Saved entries
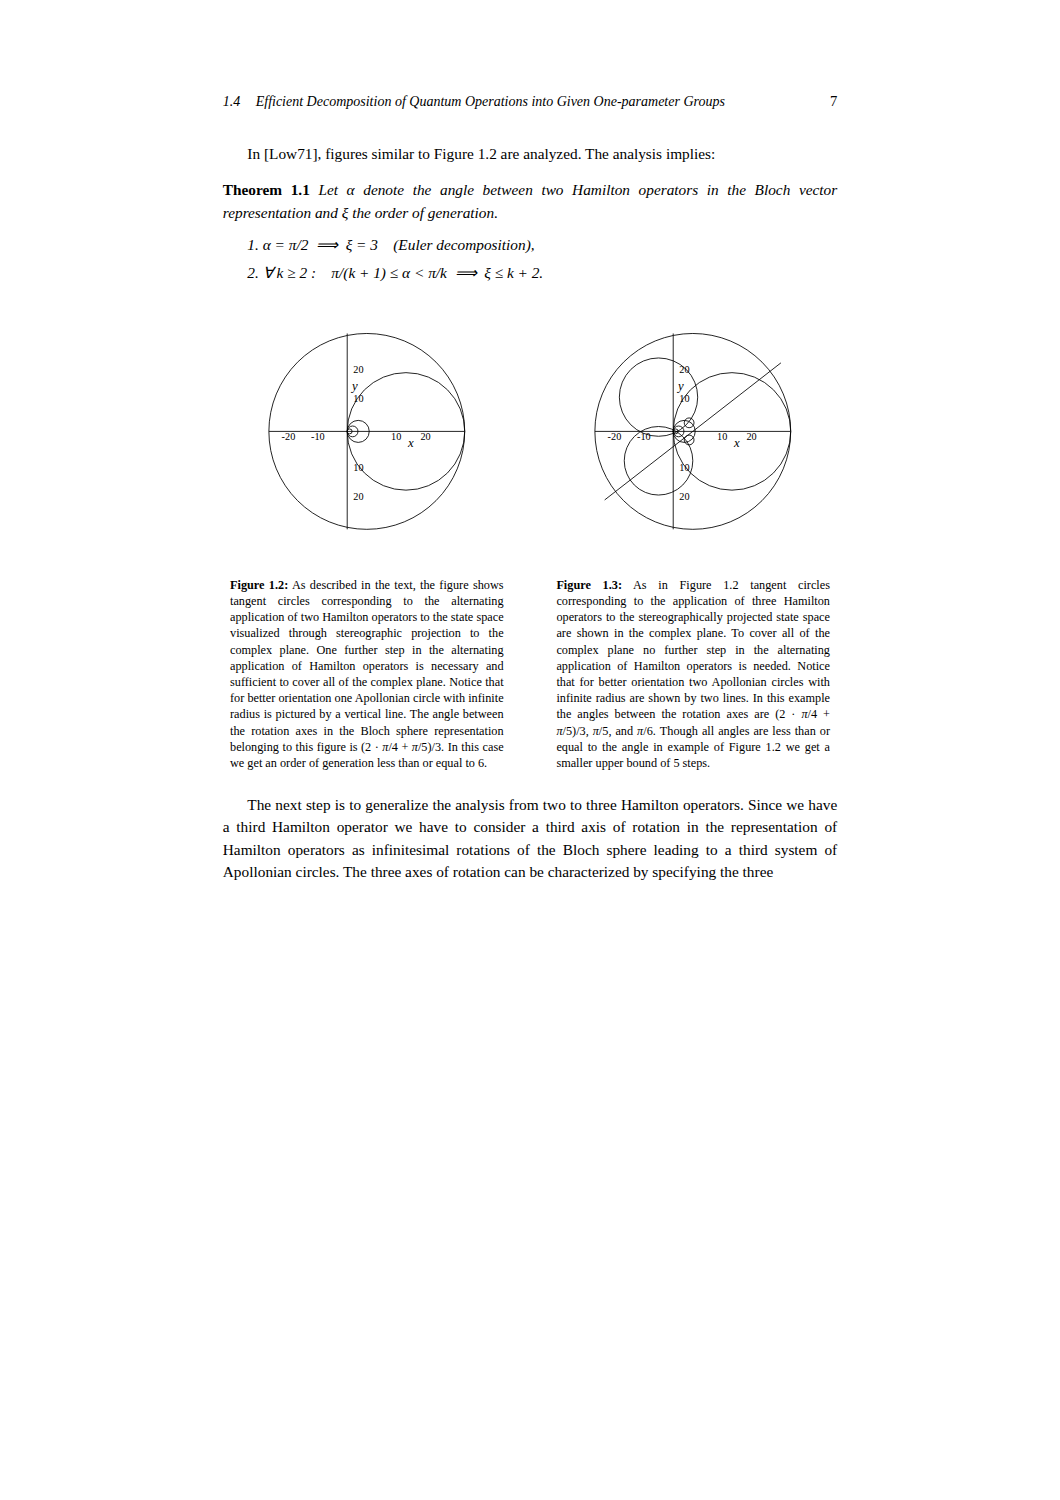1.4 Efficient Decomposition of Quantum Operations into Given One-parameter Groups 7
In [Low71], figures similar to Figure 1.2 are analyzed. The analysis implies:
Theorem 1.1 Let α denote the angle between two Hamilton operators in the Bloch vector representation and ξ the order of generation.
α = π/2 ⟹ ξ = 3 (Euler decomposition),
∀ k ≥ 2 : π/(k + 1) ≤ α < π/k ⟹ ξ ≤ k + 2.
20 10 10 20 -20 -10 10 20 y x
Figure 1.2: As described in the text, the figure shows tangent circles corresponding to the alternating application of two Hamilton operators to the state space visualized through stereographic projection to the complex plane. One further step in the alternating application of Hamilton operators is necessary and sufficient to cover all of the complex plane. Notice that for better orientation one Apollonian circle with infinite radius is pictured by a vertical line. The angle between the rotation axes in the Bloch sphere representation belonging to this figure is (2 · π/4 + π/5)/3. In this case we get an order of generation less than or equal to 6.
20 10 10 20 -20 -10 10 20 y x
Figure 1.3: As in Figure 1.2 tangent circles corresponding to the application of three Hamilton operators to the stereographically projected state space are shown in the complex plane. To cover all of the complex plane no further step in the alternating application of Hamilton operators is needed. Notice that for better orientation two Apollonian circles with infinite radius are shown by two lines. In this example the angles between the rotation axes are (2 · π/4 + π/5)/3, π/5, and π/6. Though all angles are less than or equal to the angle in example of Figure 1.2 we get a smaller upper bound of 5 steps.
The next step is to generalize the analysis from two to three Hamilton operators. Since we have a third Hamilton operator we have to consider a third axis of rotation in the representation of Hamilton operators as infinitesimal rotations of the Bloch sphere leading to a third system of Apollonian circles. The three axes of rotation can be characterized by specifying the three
...
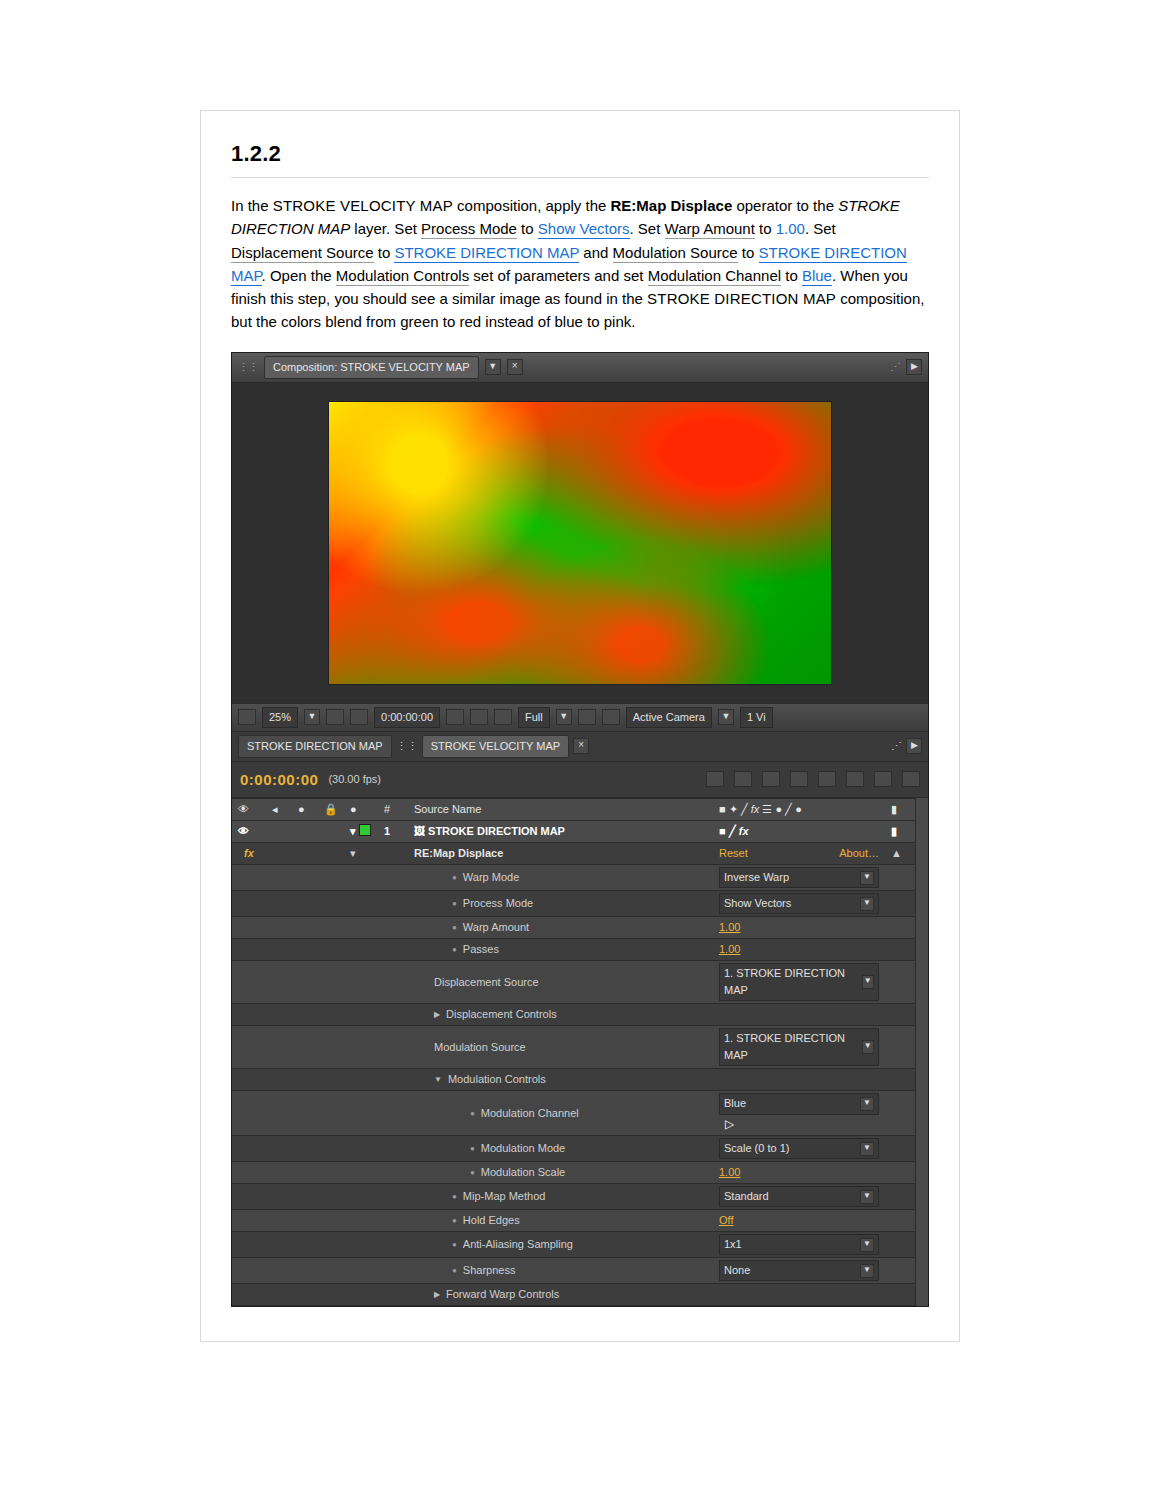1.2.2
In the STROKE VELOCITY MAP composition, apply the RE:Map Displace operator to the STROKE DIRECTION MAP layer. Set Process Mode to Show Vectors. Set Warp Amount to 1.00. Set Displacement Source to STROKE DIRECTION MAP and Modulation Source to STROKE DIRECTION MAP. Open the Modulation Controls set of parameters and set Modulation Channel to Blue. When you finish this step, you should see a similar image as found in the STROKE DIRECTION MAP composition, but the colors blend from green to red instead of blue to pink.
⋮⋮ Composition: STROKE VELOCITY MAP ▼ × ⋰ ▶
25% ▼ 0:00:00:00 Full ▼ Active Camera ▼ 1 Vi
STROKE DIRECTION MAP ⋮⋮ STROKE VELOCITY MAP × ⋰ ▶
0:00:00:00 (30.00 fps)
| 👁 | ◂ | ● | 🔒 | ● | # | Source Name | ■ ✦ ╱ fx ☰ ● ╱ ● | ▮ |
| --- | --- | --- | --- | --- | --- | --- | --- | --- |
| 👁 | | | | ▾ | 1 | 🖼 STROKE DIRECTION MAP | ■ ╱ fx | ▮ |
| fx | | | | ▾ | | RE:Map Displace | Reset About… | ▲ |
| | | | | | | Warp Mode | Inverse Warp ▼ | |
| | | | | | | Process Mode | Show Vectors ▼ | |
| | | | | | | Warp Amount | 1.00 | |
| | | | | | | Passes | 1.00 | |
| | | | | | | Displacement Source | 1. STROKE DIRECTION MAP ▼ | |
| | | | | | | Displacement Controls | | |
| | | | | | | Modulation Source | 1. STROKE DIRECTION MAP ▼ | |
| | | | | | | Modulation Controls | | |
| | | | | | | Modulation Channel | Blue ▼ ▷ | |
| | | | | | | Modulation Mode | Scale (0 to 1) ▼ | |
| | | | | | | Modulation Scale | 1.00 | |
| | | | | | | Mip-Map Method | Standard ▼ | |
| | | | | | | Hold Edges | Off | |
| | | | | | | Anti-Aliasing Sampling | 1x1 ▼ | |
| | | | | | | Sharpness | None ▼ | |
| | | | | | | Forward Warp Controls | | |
==
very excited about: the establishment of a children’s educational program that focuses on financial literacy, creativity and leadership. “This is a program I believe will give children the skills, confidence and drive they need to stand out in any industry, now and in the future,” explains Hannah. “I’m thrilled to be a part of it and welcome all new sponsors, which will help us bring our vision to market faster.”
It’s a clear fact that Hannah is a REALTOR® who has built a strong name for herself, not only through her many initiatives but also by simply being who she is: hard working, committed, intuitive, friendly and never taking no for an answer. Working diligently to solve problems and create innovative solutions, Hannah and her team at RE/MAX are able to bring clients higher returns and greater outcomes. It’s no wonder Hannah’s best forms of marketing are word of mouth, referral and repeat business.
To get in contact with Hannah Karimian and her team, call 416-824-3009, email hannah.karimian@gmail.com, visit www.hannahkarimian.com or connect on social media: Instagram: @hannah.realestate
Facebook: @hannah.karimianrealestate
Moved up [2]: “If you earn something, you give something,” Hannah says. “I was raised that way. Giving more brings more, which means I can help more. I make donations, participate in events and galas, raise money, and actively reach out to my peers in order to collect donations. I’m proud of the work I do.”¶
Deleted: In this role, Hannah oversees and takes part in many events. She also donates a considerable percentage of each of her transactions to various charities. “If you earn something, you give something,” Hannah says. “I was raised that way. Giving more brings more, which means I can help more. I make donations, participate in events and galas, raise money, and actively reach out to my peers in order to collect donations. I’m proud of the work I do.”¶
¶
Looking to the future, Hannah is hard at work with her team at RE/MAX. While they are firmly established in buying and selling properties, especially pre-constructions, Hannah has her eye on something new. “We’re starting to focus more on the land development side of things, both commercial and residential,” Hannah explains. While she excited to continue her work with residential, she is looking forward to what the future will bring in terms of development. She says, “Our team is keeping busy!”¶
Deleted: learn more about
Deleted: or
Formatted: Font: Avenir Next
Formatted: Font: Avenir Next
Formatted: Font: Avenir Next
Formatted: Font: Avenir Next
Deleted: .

■ **Task to carry out**:
Take the line above containing "Displacement Source |", the line containing "Warp Controls | | |", and all lines in between, and copy them exactly without anything else.

■ **Solution**:
| | | | | | | Displacement Source | 1. STROKE DIRECTION MAP ▼ | |
| | | | | | | Displacement Controls | | |
| | | | | | | Modulation Source | 1. STROKE DIRECTION MAP ▼ | |
| | | | | | | Modulation Controls | | |
| | | | | | | Modulation Channel | Blue ▼ ▷ | |
| | | | | | | Modulation Mode | Scale (0 to 1) ▼ | |
| | | | | | | Modulation Scale | 1.00 | |
| | | | | | | Mip-Map Method | Standard ▼ | |
| | | | | | | Hold Edges | Off | |
| | | | | | | Anti-Aliasing Sampling | 1x1 ▼ | |
| | | | | | | Sharpness | None ▼ | |
| | | | | | | Forward Warp Controls | | |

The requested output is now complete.